WORK REQUIRED:
Would you restate all the entries exactly, leaving nothing out?
━━━━━━━━━━━━━━━━━━━━
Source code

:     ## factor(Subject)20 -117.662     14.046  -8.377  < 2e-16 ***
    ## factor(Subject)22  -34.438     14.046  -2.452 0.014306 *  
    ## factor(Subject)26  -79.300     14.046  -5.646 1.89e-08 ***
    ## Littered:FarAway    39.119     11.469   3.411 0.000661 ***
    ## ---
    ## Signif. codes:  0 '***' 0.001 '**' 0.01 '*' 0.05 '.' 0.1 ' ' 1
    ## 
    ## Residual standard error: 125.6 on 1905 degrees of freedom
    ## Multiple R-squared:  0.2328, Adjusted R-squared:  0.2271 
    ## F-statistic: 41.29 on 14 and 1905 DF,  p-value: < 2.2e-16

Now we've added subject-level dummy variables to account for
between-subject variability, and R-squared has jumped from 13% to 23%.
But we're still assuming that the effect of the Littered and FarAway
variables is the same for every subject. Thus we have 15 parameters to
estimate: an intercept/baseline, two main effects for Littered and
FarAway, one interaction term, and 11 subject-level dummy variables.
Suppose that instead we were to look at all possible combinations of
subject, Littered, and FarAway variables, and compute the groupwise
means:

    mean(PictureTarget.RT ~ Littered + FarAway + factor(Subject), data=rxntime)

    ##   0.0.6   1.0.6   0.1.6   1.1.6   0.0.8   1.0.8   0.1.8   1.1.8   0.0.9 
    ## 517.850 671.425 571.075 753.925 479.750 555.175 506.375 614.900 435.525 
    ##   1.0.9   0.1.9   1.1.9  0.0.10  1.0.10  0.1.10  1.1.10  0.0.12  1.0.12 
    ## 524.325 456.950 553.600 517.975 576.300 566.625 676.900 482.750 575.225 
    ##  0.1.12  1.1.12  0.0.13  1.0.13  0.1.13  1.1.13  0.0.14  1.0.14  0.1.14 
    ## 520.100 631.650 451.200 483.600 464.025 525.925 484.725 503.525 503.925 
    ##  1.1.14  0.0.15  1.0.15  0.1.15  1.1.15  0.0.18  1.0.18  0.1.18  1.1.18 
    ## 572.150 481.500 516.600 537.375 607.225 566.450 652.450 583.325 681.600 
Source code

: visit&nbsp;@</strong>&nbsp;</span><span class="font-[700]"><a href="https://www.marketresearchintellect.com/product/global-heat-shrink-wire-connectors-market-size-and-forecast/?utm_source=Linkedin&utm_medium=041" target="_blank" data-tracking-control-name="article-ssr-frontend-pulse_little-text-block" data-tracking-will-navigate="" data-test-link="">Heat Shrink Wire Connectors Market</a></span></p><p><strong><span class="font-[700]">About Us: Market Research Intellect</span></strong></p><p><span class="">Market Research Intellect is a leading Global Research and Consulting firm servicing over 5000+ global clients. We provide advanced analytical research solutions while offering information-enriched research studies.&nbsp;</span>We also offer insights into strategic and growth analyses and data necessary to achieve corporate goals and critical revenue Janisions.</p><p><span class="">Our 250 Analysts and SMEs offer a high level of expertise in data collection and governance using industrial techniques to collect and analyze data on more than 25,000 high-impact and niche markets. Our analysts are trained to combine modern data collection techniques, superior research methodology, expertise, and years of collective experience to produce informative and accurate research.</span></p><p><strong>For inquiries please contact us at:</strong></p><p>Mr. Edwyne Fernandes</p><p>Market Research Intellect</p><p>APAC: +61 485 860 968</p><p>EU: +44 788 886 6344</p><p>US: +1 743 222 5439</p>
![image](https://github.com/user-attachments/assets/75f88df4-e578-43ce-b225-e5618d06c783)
━━━━━━━━━━━━━━━━━━━━
OUTPUT FOR THIS TASK:
Source code

:     ## factor(Subject)20 -117.662     14.046  -8.377  < 2e-16 ***
    ## factor(Subject)22  -34.438     14.046  -2.452 0.014306 *  
    ## factor(Subject)26  -79.300     14.046  -5.646 1.89e-08 ***
    ## Littered:FarAway    39.119     11.469   3.411 0.000661 ***
    ## ---
    ## Signif. codes:  0 '***' 0.001 '**' 0.01 '*' 0.05 '.' 0.1 ' ' 1
    ## 
    ## Residual standard error: 125.6 on 1905 degrees of freedom
    ## Multiple R-squared:  0.2328, Adjusted R-squared:  0.2271 
    ## F-statistic: 41.29 on 14 and 1905 DF,  p-value: < 2.2e-16

Now we've added subject-level dummy variables to account for
between-subject variability, and R-squared has jumped from 13% to 23%.
But we're still assuming that the effect of the Littered and FarAway
variables is the same for every subject. Thus we have 15 parameters to
estimate: an intercept/baseline, two main effects for Littered and
FarAway, one interaction term, and 11 subject-level dummy variables.
Suppose that instead we were to look at all possible combinations of
subject, Littered, and FarAway variables, and compute the groupwise
means:

    mean(PictureTarget.RT ~ Littered + FarAway + factor(Subject), data=rxntime)

    ##   0.0.6   1.0.6   0.1.6   1.1.6   0.0.8   1.0.8   0.1.8   1.1.8   0.0.9 
    ## 517.850 671.425 571.075 753.925 479.750 555.175 506.375 614.900 435.525 
    ##   1.0.9   0.1.9   1.1.9  0.0.10  1.0.10  0.1.10  1.1.10  0.0.12  1.0.12 
    ## 524.325 456.950 553.600 517.975 576.300 566.625 676.900 482.750 575.225 
    ##  0.1.12  1.1.12  0.0.13  1.0.13  0.1.13  1.1.13  0.0.14  1.0.14  0.1.14 
    ## 520.100 631.650 451.200 483.600 464.025 525.925 484.725 503.525 503.925 
    ##  1.1.14  0.0.15  1.0.15  0.1.15  1.1.15  0.0.18  1.0.18  0.1.18  1.1.18 
    ## 572.150 481.500 516.600 537.375 607.225 566.450 652.450 583.325 681.600 
Source code

: visit&nbsp;@</strong>&nbsp;</span><span class="font-[700]"><a href="https://www.marketresearchintellect.com/product/global-heat-shrink-wire-connectors-market-size-and-forecast/?utm_source=Linkedin&utm_medium=041" target="_blank" data-tracking-control-name="article-ssr-frontend-pulse_little-text-block" data-tracking-will-navigate="" data-test-link="">Heat Shrink Wire Connectors Market</a></span></p><p><strong><span class="font-[700]">About Us: Market Research Intellect</span></strong></p><p><span class="">Market Research Intellect is a leading Global Research and Consulting firm servicing over 5000+ global clients. We provide advanced analytical research solutions while offering information-enriched research studies.&nbsp;</span>We also offer insights into strategic and growth analyses and data necessary to achieve corporate goals and critical revenue Janisions.</p><p><span class="">Our 250 Analysts and SMEs offer a high level of expertise in data collection and governance using industrial techniques to collect and analyze data on more than 25,000 high-impact and niche markets. Our analysts are trained to combine modern data collection techniques, superior research methodology, expertise, and years of collective experience to produce informative and accurate research.</span></p><p><strong>For inquiries please contact us at:</strong></p><p>Mr. Edwyne Fernandes</p><p>Market Research Intellect</p><p>APAC: +61 485 860 968</p><p>EU: +44 788 886 6344</p><p>US: +1 743 222 5439</p>
![image](https://github.com/user-attachments/assets/75f88df4-e578-43ce-b225-e5618d06c783)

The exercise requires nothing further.